__MATERIAL SUPPLIED__:
—————
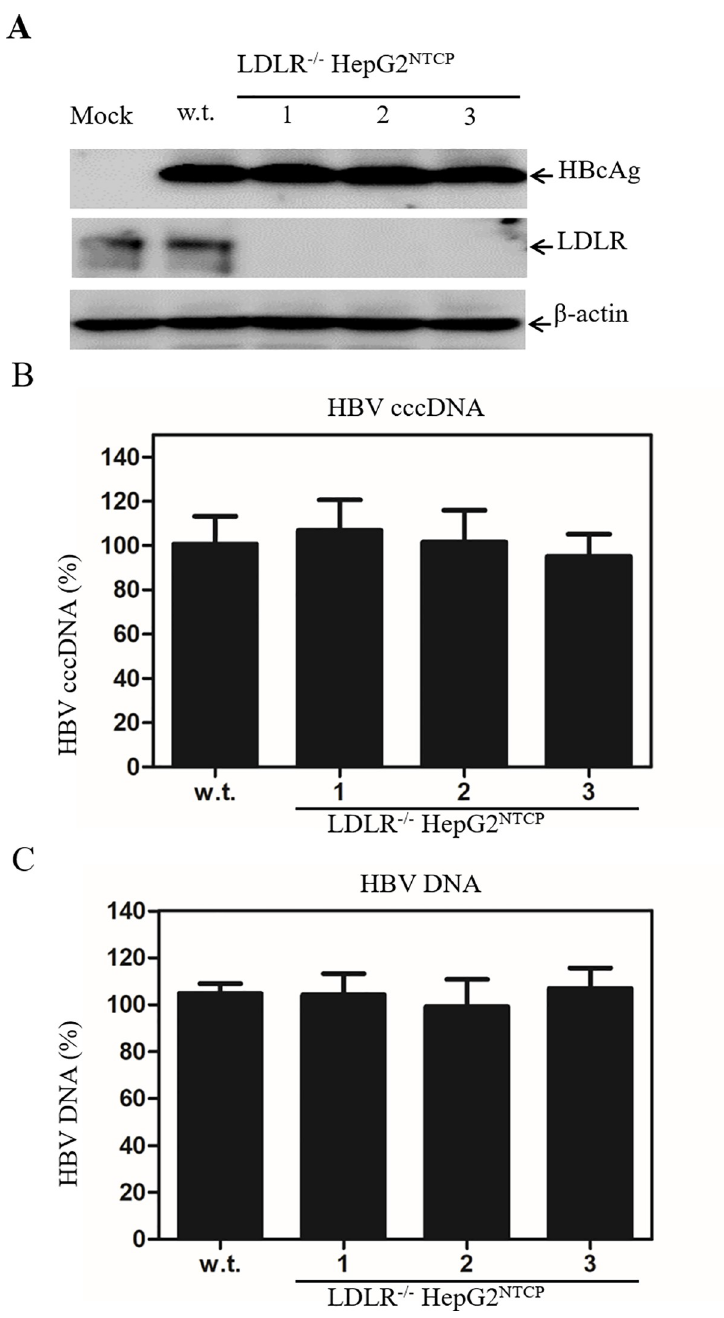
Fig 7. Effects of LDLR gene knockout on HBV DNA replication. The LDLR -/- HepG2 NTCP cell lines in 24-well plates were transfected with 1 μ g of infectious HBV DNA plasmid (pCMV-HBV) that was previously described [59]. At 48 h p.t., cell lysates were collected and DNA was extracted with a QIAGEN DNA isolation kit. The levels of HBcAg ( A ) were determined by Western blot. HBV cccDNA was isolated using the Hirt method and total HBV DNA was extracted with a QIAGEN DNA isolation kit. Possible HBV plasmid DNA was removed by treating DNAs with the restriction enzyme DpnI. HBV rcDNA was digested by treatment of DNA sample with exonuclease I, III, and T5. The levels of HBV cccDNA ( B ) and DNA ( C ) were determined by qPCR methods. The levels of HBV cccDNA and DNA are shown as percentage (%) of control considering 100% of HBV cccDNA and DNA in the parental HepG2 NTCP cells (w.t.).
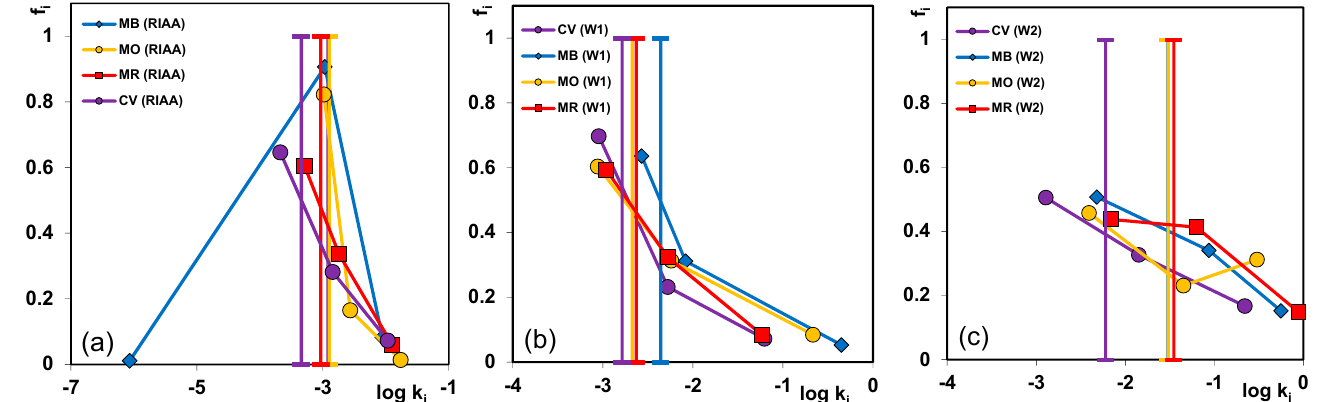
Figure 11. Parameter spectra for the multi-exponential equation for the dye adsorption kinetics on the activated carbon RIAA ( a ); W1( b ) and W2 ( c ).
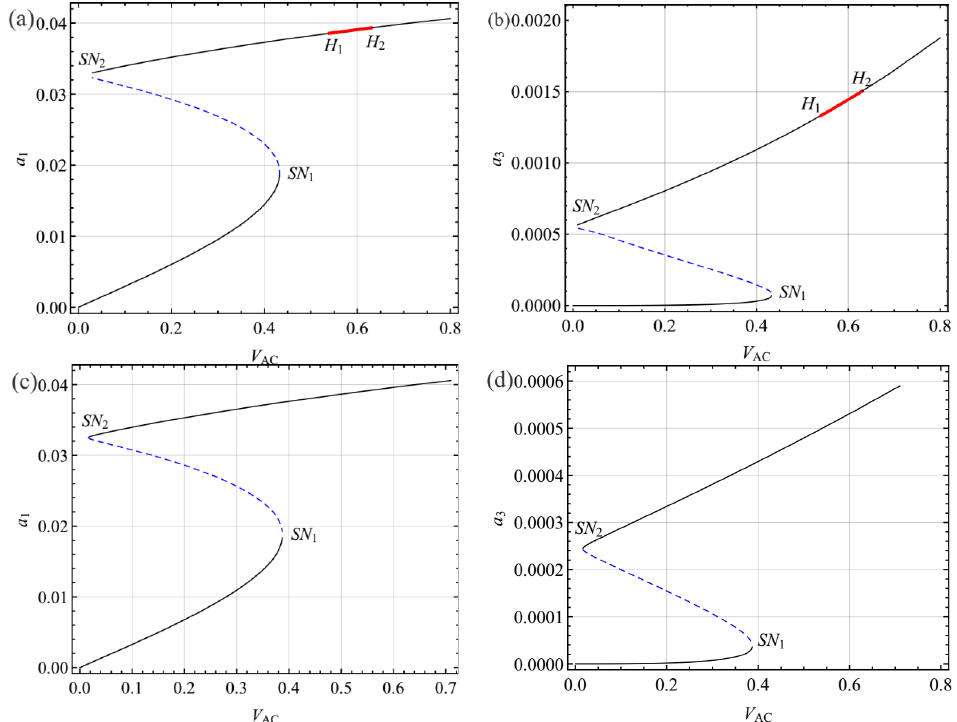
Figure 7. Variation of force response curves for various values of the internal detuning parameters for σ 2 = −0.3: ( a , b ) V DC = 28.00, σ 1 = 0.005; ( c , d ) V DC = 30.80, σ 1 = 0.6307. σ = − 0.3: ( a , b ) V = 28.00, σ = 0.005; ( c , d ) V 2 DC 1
—————
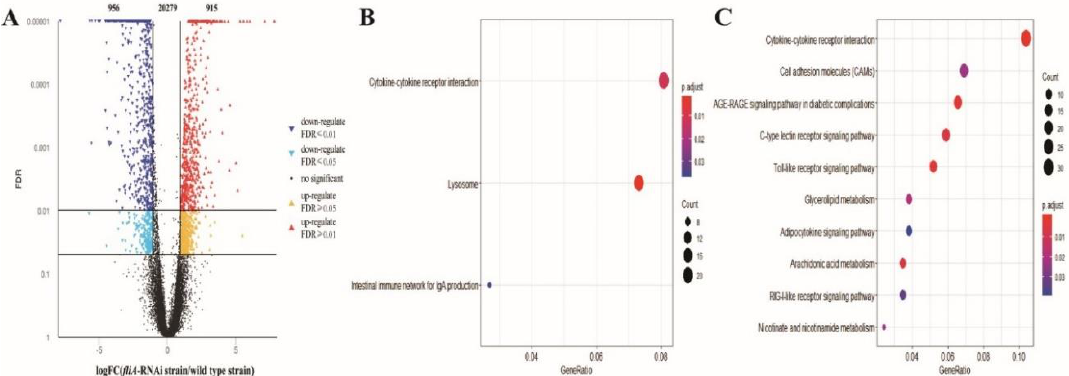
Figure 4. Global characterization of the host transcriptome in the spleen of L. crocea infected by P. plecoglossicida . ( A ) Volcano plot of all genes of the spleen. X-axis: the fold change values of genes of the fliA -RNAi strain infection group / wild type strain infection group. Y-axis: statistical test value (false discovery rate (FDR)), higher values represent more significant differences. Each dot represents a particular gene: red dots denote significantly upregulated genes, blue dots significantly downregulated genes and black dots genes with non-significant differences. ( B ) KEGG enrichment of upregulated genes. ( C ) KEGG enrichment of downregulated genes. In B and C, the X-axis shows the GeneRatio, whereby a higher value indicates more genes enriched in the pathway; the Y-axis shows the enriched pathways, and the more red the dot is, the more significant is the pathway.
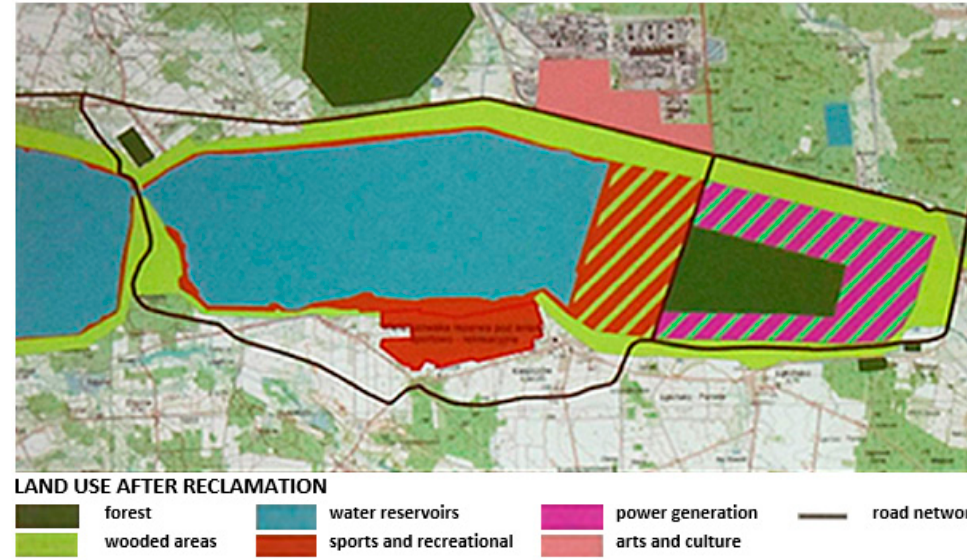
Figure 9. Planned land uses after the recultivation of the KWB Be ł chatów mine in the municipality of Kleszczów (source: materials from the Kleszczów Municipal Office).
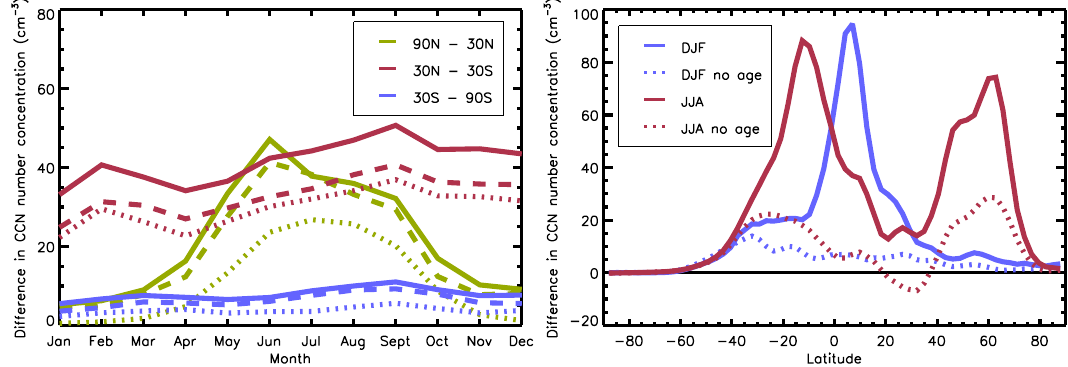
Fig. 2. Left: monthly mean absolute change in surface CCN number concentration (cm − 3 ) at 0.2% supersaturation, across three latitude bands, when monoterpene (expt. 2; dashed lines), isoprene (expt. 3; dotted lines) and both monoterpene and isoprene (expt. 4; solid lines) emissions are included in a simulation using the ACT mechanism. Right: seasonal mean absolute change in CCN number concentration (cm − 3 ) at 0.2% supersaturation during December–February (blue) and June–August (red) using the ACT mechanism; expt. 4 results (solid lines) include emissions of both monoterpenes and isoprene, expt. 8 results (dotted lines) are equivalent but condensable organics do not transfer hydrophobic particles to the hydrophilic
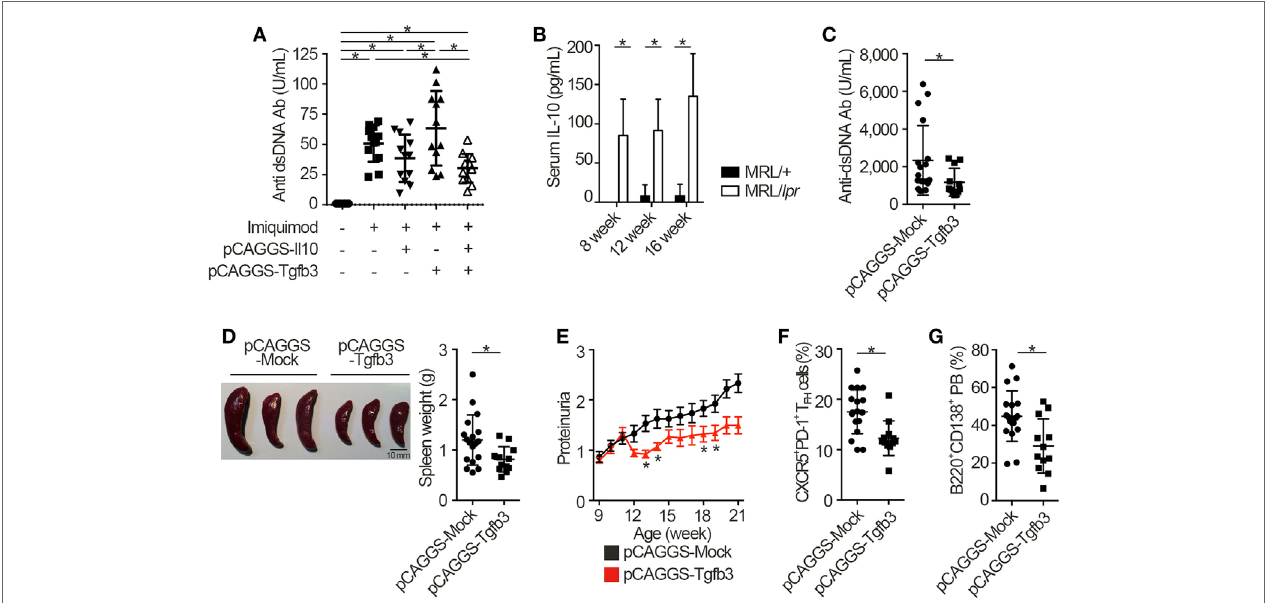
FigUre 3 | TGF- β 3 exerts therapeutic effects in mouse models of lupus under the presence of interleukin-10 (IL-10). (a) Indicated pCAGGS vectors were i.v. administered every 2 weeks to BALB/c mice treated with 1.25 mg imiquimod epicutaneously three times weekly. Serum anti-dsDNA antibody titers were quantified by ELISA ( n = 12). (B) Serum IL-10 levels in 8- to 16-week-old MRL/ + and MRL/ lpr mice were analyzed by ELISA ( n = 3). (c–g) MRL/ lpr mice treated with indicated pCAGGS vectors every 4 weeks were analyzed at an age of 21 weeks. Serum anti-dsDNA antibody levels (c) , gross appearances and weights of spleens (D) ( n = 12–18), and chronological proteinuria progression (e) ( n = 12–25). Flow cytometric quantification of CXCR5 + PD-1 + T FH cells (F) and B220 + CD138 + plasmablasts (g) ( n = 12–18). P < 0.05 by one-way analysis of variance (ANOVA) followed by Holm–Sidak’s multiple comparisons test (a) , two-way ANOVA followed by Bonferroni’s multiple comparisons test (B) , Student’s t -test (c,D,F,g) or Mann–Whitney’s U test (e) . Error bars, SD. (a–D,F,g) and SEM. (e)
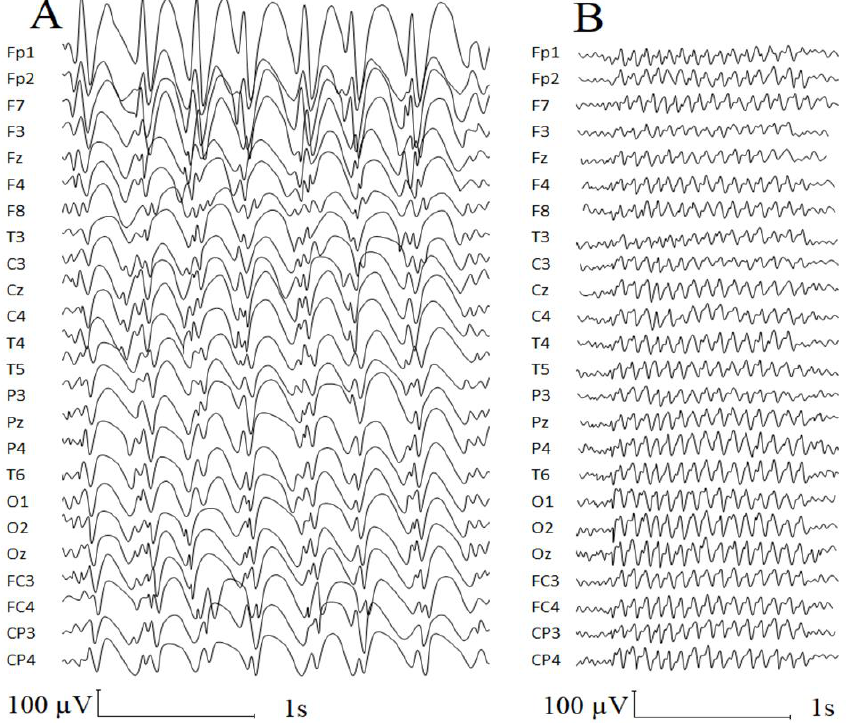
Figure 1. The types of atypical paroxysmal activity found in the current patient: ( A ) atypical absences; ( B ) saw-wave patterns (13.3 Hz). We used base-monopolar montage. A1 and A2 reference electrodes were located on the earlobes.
—————
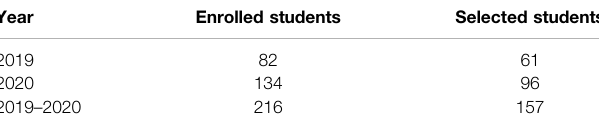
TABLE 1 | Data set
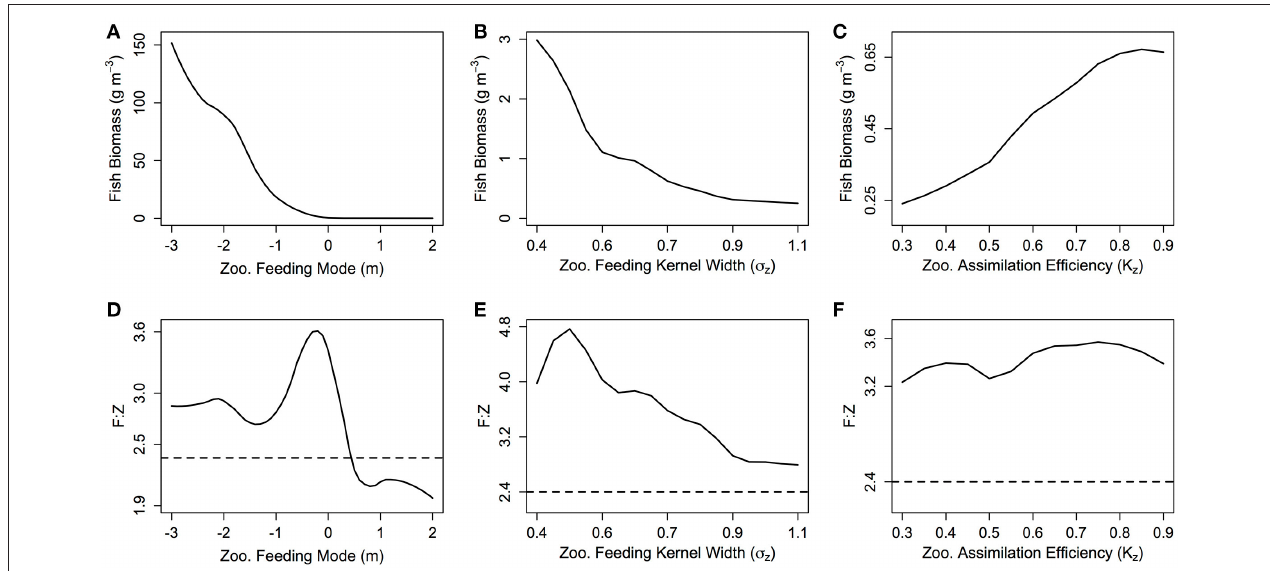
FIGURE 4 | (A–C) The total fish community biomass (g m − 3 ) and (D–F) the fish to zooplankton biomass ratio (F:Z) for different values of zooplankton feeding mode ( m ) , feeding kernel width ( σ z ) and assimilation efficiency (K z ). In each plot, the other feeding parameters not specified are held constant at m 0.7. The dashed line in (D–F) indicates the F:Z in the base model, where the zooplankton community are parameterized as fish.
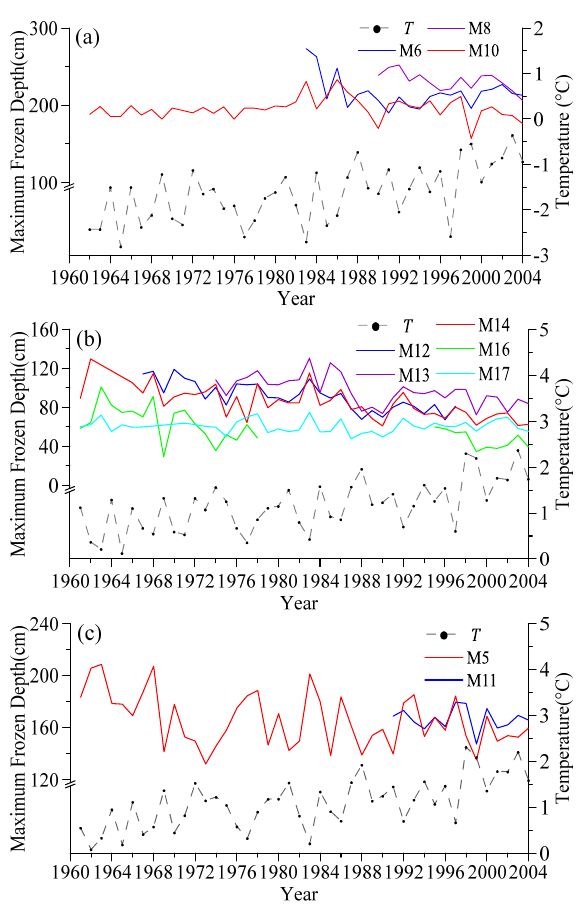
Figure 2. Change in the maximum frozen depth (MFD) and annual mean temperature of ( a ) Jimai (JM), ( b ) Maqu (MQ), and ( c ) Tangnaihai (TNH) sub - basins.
—————
__ABOUT THIS EXERCISE__: From the records above, copy exactly the stretch from the line holding "Figure 11. Parameter" through the line holding "Figure 7. Variation", both ends included, without the pictures.

__ANSWER BOX__:
Figure 11. Parameter spectra for the multi-exponential equation for the dye adsorption kinetics on the activated carbon RIAA ( a ); W1( b ) and W2 ( c ).
Figure 7. Variation of force response curves for various values of the internal detuning parameters for σ 2 = −0.3: ( a , b ) V DC = 28.00, σ 1 = 0.005; ( c , d ) V DC = 30.80, σ 1 = 0.6307. σ = − 0.3: ( a , b ) V = 28.00, σ = 0.005; ( c , d ) V 2 DC 1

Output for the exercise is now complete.